What lines of the data hold the string "will"? Pull each one out.

☆ ☆ ☆

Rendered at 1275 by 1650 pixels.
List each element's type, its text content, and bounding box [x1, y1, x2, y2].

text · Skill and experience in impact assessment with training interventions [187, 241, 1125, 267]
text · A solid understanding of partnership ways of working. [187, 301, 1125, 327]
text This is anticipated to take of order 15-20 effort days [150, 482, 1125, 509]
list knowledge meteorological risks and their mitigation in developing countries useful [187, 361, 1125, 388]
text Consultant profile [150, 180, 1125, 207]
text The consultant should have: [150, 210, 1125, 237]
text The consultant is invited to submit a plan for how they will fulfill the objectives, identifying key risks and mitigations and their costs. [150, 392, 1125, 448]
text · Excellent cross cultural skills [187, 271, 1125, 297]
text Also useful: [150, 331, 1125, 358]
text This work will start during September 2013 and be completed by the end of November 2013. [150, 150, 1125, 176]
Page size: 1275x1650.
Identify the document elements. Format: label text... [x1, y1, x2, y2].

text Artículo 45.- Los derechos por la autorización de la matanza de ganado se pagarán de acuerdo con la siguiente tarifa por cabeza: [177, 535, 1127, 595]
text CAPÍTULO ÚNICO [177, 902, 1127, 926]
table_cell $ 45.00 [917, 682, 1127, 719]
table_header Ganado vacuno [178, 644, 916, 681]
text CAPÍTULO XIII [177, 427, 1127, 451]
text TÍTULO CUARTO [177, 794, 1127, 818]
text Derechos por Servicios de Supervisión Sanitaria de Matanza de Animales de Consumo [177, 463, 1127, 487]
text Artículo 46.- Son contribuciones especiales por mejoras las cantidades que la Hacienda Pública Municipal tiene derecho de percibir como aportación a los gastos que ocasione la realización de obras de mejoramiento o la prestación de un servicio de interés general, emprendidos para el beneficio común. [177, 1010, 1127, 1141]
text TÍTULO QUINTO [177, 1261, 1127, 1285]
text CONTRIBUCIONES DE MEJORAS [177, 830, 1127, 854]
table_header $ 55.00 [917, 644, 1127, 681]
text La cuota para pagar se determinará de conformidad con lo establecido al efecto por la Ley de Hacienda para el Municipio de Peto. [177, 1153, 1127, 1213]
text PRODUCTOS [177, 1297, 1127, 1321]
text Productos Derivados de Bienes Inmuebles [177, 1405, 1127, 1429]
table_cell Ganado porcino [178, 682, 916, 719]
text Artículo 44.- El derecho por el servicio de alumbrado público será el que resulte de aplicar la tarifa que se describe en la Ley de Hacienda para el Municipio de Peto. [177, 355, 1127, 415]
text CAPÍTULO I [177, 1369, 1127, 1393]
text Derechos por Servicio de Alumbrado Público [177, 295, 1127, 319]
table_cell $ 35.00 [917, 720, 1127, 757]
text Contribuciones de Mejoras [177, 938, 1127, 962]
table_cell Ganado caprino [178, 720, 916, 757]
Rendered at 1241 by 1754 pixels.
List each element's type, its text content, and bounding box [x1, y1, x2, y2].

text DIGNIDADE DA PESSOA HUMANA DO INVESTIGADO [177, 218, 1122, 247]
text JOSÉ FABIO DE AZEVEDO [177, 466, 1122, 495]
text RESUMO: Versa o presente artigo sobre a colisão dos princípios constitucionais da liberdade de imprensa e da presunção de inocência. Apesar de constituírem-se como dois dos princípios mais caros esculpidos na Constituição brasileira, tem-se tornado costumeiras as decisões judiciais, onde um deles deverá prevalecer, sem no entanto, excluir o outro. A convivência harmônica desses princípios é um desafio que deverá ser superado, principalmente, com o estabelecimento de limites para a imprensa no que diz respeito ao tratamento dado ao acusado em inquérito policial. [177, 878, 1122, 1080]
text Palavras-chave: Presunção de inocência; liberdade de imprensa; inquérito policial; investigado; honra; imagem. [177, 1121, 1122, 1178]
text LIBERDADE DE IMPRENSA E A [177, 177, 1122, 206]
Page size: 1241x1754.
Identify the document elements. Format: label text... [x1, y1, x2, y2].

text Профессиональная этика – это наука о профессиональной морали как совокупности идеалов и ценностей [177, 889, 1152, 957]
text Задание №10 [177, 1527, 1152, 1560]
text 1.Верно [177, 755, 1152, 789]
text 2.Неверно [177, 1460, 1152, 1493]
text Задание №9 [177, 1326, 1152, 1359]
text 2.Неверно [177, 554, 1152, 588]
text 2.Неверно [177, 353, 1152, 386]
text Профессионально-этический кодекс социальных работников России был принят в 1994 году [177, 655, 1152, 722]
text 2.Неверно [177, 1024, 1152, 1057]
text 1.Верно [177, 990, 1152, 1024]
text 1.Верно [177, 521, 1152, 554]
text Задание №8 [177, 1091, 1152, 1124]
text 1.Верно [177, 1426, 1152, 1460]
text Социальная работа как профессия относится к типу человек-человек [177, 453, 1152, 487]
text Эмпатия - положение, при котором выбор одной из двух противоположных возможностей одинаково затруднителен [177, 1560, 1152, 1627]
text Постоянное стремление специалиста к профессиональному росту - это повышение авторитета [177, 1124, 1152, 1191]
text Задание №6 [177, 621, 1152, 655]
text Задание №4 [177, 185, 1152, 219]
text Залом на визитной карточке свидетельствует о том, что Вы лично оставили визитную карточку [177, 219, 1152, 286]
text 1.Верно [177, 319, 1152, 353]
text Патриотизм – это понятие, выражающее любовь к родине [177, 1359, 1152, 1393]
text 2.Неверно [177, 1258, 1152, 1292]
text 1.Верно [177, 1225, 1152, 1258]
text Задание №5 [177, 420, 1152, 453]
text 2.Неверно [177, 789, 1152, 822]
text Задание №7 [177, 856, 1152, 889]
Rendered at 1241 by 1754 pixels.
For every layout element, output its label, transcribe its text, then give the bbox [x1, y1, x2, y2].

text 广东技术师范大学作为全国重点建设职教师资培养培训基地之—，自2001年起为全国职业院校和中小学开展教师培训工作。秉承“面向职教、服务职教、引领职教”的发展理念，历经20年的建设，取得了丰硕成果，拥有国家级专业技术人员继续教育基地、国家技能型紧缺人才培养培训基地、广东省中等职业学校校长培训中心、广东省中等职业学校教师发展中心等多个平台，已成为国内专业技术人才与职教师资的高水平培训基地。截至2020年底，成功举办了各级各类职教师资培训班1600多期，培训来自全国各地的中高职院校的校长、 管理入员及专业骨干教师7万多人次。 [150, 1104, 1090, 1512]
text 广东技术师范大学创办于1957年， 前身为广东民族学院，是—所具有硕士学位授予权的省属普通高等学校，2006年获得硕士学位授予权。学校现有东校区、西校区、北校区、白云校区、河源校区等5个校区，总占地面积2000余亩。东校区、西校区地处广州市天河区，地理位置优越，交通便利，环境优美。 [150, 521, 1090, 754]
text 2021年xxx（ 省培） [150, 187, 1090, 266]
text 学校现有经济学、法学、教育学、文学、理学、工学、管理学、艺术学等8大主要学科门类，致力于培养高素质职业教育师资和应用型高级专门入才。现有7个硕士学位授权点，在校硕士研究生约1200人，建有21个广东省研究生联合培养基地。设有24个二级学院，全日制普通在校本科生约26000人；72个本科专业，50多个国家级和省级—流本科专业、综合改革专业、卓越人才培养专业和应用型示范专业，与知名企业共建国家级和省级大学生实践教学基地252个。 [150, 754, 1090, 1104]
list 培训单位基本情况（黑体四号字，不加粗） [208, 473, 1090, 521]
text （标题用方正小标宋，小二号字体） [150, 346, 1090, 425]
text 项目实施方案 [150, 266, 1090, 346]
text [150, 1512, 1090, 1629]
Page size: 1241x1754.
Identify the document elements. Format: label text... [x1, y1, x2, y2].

☆ ☆ ☆

- _ANSWER BOX_
text The consultant is invited to submit a plan for how they will fulfill the objectives, identifying key risks and mitigations and their costs. [150, 392, 1125, 448]
text This work will start during September 2013 and be completed by the end of November 2013. [150, 150, 1125, 176]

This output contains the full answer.